Copy out the text of every record below word for word, leaving out the picture markers.
-------- Given entries
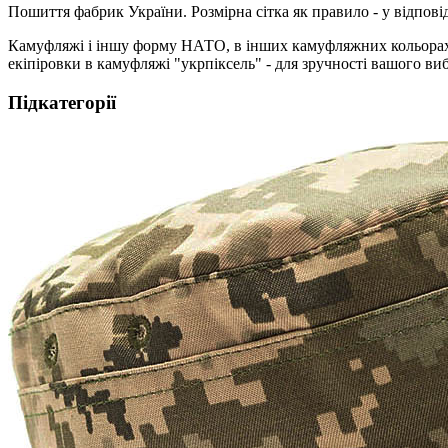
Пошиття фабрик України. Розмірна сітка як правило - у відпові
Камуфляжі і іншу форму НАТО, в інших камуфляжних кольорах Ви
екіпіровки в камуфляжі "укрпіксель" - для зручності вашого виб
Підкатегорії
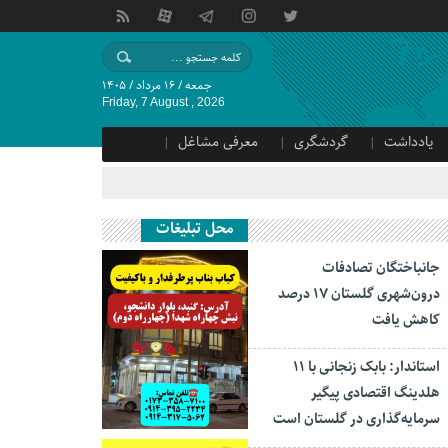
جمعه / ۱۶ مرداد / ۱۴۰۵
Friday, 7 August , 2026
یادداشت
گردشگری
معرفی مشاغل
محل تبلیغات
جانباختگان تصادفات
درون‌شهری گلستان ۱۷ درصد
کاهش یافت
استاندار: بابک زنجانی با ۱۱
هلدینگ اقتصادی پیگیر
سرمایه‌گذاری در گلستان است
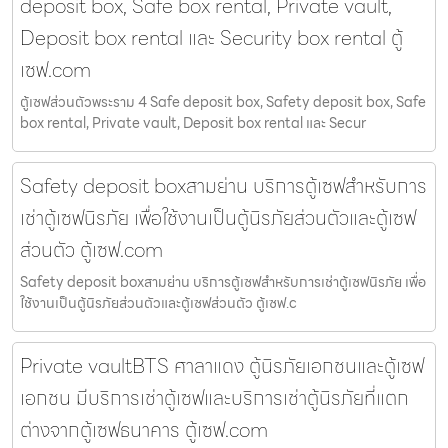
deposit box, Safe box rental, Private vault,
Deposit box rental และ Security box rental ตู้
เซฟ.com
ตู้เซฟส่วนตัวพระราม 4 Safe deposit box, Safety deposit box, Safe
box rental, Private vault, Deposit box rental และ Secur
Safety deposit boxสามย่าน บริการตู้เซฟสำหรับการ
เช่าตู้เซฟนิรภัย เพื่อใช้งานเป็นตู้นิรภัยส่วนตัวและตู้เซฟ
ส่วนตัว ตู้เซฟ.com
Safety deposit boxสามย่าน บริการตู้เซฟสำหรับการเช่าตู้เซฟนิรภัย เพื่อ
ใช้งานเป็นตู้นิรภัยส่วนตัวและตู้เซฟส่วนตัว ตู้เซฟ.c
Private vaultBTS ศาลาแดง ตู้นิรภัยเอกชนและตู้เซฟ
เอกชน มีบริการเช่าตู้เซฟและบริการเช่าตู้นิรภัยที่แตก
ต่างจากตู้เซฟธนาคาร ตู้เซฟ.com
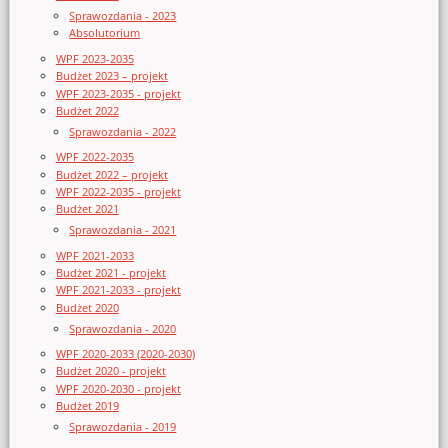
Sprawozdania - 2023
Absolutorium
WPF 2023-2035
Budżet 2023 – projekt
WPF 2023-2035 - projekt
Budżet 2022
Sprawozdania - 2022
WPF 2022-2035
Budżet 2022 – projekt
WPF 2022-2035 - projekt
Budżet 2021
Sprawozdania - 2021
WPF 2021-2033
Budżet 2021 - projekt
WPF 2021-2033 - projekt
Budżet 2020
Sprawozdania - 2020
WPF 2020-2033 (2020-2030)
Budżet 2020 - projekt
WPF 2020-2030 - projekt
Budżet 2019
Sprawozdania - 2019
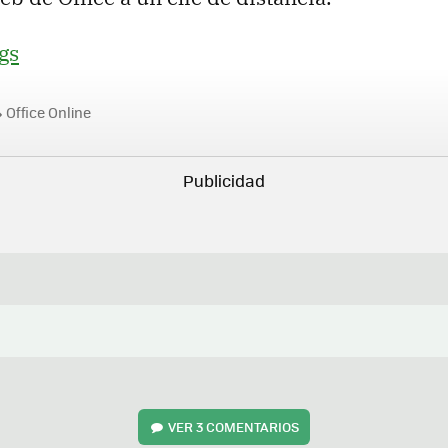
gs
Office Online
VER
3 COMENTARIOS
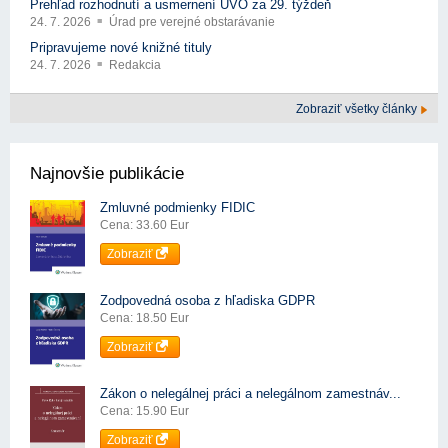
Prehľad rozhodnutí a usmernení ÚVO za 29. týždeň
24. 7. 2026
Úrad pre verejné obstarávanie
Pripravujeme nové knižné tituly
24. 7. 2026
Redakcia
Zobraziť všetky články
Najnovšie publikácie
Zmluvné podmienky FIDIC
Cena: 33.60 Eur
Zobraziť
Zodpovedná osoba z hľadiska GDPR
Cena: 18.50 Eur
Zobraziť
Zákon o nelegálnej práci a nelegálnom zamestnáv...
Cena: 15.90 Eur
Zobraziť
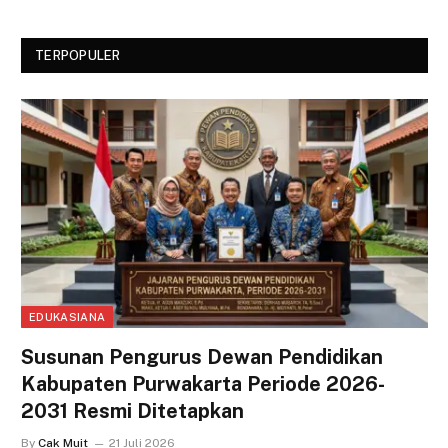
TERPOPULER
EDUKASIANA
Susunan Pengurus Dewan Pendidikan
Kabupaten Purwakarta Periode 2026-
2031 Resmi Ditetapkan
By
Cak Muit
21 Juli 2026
----------------
> [Answer]:
Пошиття фабрик України. Розмірна сітка як правило - у відпові
Камуфляжі і іншу форму НАТО, в інших камуфляжних кольорах Ви
екіпіровки в камуфляжі "укрпіксель" - для зручності вашого виб
Підкатегорії
جمعه / ۱۶ مرداد / ۱۴۰۵
Friday, 7 August , 2026
یادداشت
گردشگری
معرفی مشاغل
محل تبلیغات
جانباختگان تصادفات
درون‌شهری گلستان ۱۷ درصد
کاهش یافت
استاندار: بابک زنجانی با ۱۱
هلدینگ اقتصادی پیگیر
سرمایه‌گذاری در گلستان است
deposit box, Safe box rental, Private vault,
Deposit box rental และ Security box rental ตู้
เซฟ.com
ตู้เซฟส่วนตัวพระราม 4 Safe deposit box, Safety deposit box, Safe
box rental, Private vault, Deposit box rental และ Secur
Safety deposit boxสามย่าน บริการตู้เซฟสำหรับการ
เช่าตู้เซฟนิรภัย เพื่อใช้งานเป็นตู้นิรภัยส่วนตัวและตู้เซฟ
ส่วนตัว ตู้เซฟ.com
Safety deposit boxสามย่าน บริการตู้เซฟสำหรับการเช่าตู้เซฟนิรภัย เพื่อ
ใช้งานเป็นตู้นิรภัยส่วนตัวและตู้เซฟส่วนตัว ตู้เซฟ.c
Private vaultBTS ศาลาแดง ตู้นิรภัยเอกชนและตู้เซฟ
เอกชน มีบริการเช่าตู้เซฟและบริการเช่าตู้นิรภัยที่แตก
ต่างจากตู้เซฟธนาคาร ตู้เซฟ.com
Sprawozdania - 2023
Absolutorium
WPF 2023-2035
Budżet 2023 – projekt
WPF 2023-2035 - projekt
Budżet 2022
Sprawozdania - 2022
WPF 2022-2035
Budżet 2022 – projekt
WPF 2022-2035 - projekt
Budżet 2021
Sprawozdania - 2021
WPF 2021-2033
Budżet 2021 - projekt
WPF 2021-2033 - projekt
Budżet 2020
Sprawozdania - 2020
WPF 2020-2033 (2020-2030)
Budżet 2020 - projekt
WPF 2020-2030 - projekt
Budżet 2019
Sprawozdania - 2019
gs
Office Online
VER
3 COMENTARIOS
Prehľad rozhodnutí a usmernení ÚVO za 29. týždeň
24. 7. 2026
Úrad pre verejné obstarávanie
Pripravujeme nové knižné tituly
24. 7. 2026
Redakcia
Zobraziť všetky články
Najnovšie publikácie
Zmluvné podmienky FIDIC
Cena: 33.60 Eur
Zobraziť
Zodpovedná osoba z hľadiska GDPR
Cena: 18.50 Eur
Zobraziť
Zákon o nelegálnej práci a nelegálnom zamestnáv...
Cena: 15.90 Eur
Zobraziť
TERPOPULER
EDUKASIANA
Susunan Pengurus Dewan Pendidikan
Kabupaten Purwakarta Periode 2026-
2031 Resmi Ditetapkan
By
Cak Muit
21 Juli 2026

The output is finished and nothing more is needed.